_Stated exercise_. All the data must come back unchanged, except that pictures are left out.

►

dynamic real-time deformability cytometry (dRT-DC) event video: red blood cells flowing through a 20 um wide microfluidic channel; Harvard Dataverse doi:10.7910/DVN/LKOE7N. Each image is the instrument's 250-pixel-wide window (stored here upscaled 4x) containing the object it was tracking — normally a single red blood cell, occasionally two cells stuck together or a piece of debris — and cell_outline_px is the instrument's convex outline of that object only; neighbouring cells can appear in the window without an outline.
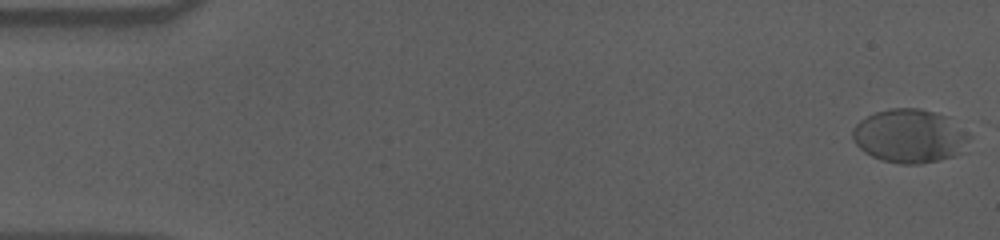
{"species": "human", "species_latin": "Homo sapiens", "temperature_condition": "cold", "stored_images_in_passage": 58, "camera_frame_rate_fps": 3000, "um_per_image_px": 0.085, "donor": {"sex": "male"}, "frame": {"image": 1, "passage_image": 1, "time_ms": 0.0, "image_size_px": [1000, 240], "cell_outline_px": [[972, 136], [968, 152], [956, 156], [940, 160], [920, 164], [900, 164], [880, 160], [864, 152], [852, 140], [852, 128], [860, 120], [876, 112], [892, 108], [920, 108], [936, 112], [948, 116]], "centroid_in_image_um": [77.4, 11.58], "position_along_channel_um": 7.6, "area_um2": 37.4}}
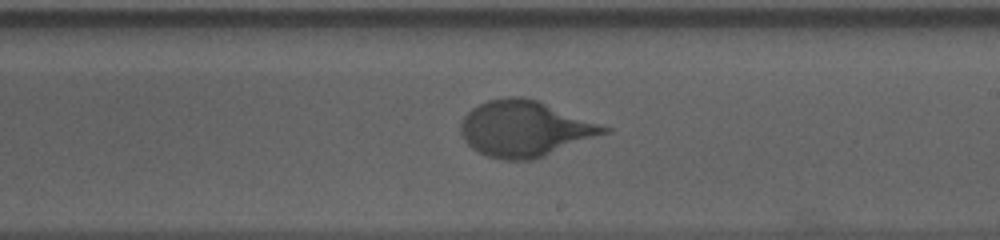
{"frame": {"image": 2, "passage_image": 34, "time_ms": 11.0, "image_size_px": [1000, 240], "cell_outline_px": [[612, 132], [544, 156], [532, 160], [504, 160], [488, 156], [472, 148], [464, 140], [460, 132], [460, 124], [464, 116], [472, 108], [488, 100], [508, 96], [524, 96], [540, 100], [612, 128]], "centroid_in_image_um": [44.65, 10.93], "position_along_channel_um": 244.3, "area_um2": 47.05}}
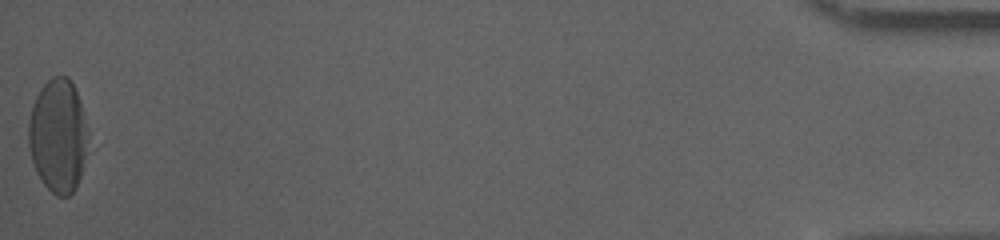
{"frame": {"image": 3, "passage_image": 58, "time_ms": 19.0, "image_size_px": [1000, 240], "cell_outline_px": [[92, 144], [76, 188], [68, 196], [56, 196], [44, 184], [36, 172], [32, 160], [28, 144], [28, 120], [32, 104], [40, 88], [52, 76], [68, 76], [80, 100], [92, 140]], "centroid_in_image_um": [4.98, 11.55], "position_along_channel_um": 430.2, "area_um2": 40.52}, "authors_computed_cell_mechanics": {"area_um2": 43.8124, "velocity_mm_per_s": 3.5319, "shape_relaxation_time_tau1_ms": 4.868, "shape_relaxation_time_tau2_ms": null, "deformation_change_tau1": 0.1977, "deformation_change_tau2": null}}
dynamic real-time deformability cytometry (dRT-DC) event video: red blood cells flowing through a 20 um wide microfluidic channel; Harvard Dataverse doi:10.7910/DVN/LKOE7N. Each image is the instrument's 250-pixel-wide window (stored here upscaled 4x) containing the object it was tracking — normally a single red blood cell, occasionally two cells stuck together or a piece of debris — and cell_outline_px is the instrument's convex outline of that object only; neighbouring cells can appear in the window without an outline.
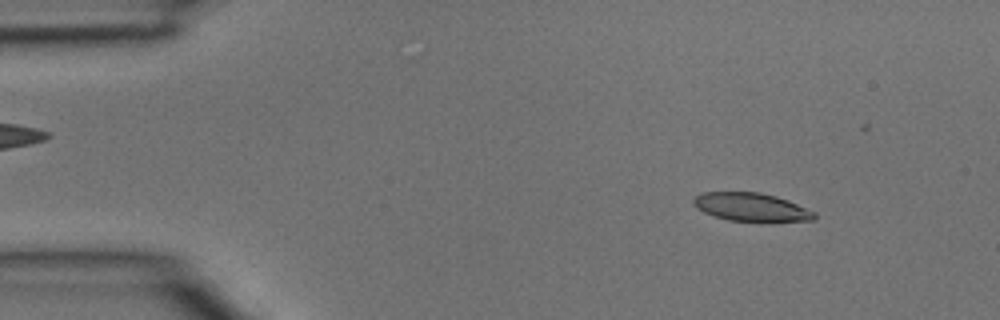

◄

_Response_.
dynamic real-time deformability cytometry (dRT-DC) event video: red blood cells flowing through a 20 um wide microfluidic channel; Harvard Dataverse doi:10.7910/DVN/LKOE7N. Each image is the instrument's 250-pixel-wide window (stored here upscaled 4x) containing the object it was tracking — normally a single red blood cell, occasionally two cells stuck together or a piece of debris — and cell_outline_px is the instrument's convex outline of that object only; neighbouring cells can appear in the window without an outline.
{"species": "human", "species_latin": "Homo sapiens", "temperature_condition": "cold", "stored_images_in_passage": 58, "camera_frame_rate_fps": 3000, "um_per_image_px": 0.085, "donor": {"sex": "male"}, "frame": {"image": 1, "passage_image": 1, "time_ms": 0.0, "image_size_px": [1000, 240], "cell_outline_px": [[972, 136], [968, 152], [956, 156], [940, 160], [920, 164], [900, 164], [880, 160], [864, 152], [852, 140], [852, 128], [860, 120], [876, 112], [892, 108], [920, 108], [936, 112], [948, 116]], "centroid_in_image_um": [77.4, 11.58], "position_along_channel_um": 7.6, "area_um2": 37.4}}
{"frame": {"image": 2, "passage_image": 34, "time_ms": 11.0, "image_size_px": [1000, 240], "cell_outline_px": [[612, 132], [544, 156], [532, 160], [504, 160], [488, 156], [472, 148], [464, 140], [460, 132], [460, 124], [464, 116], [472, 108], [488, 100], [508, 96], [524, 96], [540, 100], [612, 128]], "centroid_in_image_um": [44.65, 10.93], "position_along_channel_um": 244.3, "area_um2": 47.05}}
{"frame": {"image": 3, "passage_image": 58, "time_ms": 19.0, "image_size_px": [1000, 240], "cell_outline_px": [[92, 144], [76, 188], [68, 196], [56, 196], [44, 184], [36, 172], [32, 160], [28, 144], [28, 120], [32, 104], [40, 88], [52, 76], [68, 76], [80, 100], [92, 140]], "centroid_in_image_um": [4.98, 11.55], "position_along_channel_um": 430.2, "area_um2": 40.52}, "authors_computed_cell_mechanics": {"area_um2": 43.8124, "velocity_mm_per_s": 3.5319, "shape_relaxation_time_tau1_ms": 4.868, "shape_relaxation_time_tau2_ms": null, "deformation_change_tau1": 0.1977, "deformation_change_tau2": null}}
dynamic real-time deformability cytometry (dRT-DC) event video: red blood cells flowing through a 20 um wide microfluidic channel; Harvard Dataverse doi:10.7910/DVN/LKOE7N. Each image is the instrument's 250-pixel-wide window (stored here upscaled 4x) containing the object it was tracking — normally a single red blood cell, occasionally two cells stuck together or a piece of debris — and cell_outline_px is the instrument's convex outline of that object only; neighbouring cells can appear in the window without an outline.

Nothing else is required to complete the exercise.